=== Text under study ===

Are women better investors than men?

There is a longstanding misconception that investing, and the world of finance in general, is a man’s game. If you think about finance-related films - The Big Short, The Wolf of Wall Street, and the 1987 Michael Douglas classic Wall Street – could you name a female investor character? The unfortunate reality is that the investment world is generally perceived as a male dominated one.

This is the view of Jenna Hartley, Investor Consultant at 10X Investments, who says that, interestingly enough, global research shows that there is a large uptake in female investors. “In a recent Blackrock survey[2], it indicated that there is almost no difference between male and female investor numbers.”

Hartley believes, however, that the difference is the female approach to investing - a difference that might prove to be more effective over the long-term.

Asking the right questions

In her experience, Hartley says that the first thing that you notice about female investors is that they are more willingly to ask questions about the products and how they work. “They question the product, the service provider and any advice. Similarly, by asking the right questions you ensure that you fully understand what you are paying for, and what you are actually getting for your money.”

Researching everything

Female investors will generally take the time to extensively research the investment choices on offer.

Hartley points out that they search out trusted advice from family or friends, compare products, and will even delay in making a decision if necessary. “The time it takes to do the research can leave the impression that they are undecided, or lacking in confidence. Rather, by conducting a greater level of research, they make a more informed decision.”

Running the household

In more and more households, you will find women in charge of the general finances. From grocery shopping to budgeting, school clothes to monthly payments, women make multiple financial decisions on a daily basis. However, the Old Mutual 2012[3] survey showed that when it came to making investment decisions, women generally deferred to their spouses.

Hartley says that this trend is rapidly changing, and is seemingly driven by age. “Millennial women already show a greater level of confidence in their own personal understanding of the investing world[4], increasing their participation in the investment game.”

Long-term thinking

If there is one criticism levelled at female investors, it is their prevalence for choosing the less risky option. “Often interpreted as a lack of confidence in their own ability, this couldn’t be further from the truth,” adds Hartley.

Statistically, women live longer than men[5]. Therefore, their savings, a result of investing, must last longer than their male counterparts. This leads to a greater long-term outlook: weighing the risks of pushing their luck now, versus the long-term consequences of ‘getting it wrong’.

=== Data shown ===

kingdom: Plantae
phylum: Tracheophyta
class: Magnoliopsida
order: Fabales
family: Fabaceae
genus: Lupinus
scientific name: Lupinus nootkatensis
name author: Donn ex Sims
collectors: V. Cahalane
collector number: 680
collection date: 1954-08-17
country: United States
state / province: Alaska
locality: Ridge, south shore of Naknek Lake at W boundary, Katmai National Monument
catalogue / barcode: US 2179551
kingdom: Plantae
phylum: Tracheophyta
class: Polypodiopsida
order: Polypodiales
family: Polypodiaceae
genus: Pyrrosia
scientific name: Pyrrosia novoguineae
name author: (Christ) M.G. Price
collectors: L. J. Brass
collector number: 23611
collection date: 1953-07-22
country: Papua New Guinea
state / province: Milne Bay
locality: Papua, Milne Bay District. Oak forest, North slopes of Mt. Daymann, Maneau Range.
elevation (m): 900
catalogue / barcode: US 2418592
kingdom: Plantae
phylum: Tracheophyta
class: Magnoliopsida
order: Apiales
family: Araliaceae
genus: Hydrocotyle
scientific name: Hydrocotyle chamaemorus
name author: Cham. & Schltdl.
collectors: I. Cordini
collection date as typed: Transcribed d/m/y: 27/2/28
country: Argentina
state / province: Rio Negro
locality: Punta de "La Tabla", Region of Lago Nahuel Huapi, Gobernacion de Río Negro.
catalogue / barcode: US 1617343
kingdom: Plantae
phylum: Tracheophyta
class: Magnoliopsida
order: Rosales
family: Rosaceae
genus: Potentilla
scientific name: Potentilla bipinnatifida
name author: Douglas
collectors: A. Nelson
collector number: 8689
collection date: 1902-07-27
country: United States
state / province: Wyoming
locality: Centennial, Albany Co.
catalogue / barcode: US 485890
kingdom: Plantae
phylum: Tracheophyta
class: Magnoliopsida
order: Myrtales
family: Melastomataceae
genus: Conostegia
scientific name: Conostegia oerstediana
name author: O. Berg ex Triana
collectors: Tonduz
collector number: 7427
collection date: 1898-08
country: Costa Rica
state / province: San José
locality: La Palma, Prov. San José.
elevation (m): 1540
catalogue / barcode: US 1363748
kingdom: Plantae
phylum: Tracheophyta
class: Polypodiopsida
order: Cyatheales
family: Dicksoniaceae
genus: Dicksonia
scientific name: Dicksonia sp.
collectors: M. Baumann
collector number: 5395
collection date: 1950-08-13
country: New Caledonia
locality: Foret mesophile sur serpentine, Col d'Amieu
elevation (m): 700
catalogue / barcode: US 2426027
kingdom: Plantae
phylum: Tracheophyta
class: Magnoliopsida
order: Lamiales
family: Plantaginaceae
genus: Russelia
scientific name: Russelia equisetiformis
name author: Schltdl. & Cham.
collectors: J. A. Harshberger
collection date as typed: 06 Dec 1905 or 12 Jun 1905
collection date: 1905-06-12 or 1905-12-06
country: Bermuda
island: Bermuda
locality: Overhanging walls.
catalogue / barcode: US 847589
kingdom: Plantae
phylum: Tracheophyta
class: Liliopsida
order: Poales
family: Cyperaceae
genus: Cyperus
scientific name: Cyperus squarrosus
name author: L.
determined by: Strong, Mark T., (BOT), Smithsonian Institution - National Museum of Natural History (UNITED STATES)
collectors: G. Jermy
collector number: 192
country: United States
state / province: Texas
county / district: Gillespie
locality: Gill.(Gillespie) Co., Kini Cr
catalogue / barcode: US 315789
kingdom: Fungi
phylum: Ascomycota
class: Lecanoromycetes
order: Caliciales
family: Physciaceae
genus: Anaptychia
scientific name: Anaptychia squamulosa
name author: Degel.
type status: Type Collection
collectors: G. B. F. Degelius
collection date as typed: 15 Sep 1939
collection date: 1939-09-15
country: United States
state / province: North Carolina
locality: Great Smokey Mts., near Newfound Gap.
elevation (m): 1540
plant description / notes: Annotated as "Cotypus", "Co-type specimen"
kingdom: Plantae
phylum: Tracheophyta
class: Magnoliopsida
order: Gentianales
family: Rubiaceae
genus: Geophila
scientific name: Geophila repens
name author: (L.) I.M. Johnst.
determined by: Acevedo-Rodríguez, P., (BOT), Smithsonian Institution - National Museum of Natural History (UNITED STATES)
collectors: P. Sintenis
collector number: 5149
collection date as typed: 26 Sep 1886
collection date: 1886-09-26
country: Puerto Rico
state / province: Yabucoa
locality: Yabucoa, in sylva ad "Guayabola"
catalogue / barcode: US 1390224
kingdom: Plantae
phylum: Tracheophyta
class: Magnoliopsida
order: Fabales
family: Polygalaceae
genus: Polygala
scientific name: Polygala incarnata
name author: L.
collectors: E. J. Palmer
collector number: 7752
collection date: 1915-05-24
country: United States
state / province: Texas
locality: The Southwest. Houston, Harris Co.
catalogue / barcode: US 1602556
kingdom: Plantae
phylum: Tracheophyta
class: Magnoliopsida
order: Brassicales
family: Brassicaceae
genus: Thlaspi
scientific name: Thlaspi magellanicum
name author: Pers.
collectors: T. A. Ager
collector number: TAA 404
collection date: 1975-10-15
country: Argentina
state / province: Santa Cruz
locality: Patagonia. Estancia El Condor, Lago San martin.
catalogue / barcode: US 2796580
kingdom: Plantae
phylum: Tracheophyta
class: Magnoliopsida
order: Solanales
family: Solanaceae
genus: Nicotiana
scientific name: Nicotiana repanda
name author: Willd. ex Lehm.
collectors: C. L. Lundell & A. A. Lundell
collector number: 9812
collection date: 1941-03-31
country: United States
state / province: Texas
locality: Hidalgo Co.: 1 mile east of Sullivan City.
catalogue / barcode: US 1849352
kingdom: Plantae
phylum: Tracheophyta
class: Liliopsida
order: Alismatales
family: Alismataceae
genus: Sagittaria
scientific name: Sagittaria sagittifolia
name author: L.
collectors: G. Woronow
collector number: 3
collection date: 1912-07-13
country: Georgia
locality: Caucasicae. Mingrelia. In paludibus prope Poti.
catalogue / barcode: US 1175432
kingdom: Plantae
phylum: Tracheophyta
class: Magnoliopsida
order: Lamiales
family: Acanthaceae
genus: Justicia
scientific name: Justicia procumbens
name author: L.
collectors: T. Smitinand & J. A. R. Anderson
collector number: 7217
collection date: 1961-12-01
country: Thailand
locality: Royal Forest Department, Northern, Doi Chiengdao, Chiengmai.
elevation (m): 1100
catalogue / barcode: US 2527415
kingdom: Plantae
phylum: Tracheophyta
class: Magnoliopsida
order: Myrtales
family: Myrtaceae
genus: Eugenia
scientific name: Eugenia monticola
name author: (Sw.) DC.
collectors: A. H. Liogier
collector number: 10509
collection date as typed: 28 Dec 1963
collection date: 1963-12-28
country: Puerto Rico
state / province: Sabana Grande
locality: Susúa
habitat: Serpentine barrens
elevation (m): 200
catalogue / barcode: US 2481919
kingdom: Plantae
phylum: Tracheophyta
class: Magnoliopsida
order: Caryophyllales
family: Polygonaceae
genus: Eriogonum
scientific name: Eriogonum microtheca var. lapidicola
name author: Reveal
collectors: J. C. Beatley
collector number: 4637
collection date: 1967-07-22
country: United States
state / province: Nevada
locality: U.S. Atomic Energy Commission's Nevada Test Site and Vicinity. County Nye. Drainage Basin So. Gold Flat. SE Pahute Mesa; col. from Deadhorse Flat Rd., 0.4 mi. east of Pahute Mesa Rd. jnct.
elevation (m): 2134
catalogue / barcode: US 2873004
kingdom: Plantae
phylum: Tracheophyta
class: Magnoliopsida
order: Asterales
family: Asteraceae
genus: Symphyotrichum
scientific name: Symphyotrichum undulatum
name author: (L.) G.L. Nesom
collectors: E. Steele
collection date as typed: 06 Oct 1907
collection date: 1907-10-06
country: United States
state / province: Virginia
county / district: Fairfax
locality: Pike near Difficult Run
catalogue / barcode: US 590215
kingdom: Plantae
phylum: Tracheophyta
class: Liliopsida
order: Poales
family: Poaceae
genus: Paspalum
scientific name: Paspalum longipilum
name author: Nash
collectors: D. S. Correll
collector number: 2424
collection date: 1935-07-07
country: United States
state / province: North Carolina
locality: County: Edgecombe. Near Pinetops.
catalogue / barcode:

===

■ **Exercise requirements**
A - In the article on women as investors, what did the Old Mutual 2012 survey show about investment decisions?
B - Turn the paragraph of the article on women as investors that begins "Hartley points out that they search out" into a short bulleted list that keeps its main facts.
C - Extend the article on women as investors, picking up right after its last sentence.
The entries were drawn from a different source than the article on women as investors.

■ **Answers to the tasks**
A - It showed that women generally deferred to their spouses when it came to making investment decisions.

B -
- Women seek trusted advice from family or friends.
- They compare products.
- They will delay a decision if necessary.
- The time spent on research can make them seem undecided or lacking in confidence.
- In fact, the extra research leads to a more informed decision.

C -
“While chasing bigger, riskier returns might suit the psyche of men, this doesn’t gel with women. Their investment choices tend to be more considered, including concerns into their decision making - such as caring for dependents later in life. This can lead them to err on the side of caution,” she says.

The question is: do these characteristic make women better investors?

On the face of it, you would probably think not – different, but not necessarily better. However, taking these characteristics and comparing them to investment styles, you might think differently.

Hartley explains that you generally get two kinds of investment style: active and passive (index tracking) management.

Active management style is all action. You chop and change, making moves in the market with the aim of scoring a win over your fellow competitors. Constantly chasing Alpha (The excess returns of a fund relative to the return of a benchmark index is the fund's Alpha), active managers must look to one-up their fellow investor, because in order for one manager to earn more another must earn less.

Passive (also known as index tracking) investing is a calm, logical and patient approach. You secure the average market return at a low cost, allowing time and the power of compound interest to grow your investment. Rather than trying to beat the market and your competitors, index tracking allows for investors to consistently grow their money without the risk of human interference.

When considering the two investment styles, Hartley has found that women would generally fall into the index tracking category. But, how does this make them better?

According to the latest SPIVA results, around 75%[6] of active managers underperform the average market return. That means over the last 5 years, up until December 2015, only 25% of active managers outperformed the index and ‘won’.

“That 25% gets even less when you look back over time, as fewer and fewer actually ever repeat the feat of beating the benchmark,” adds Hartley.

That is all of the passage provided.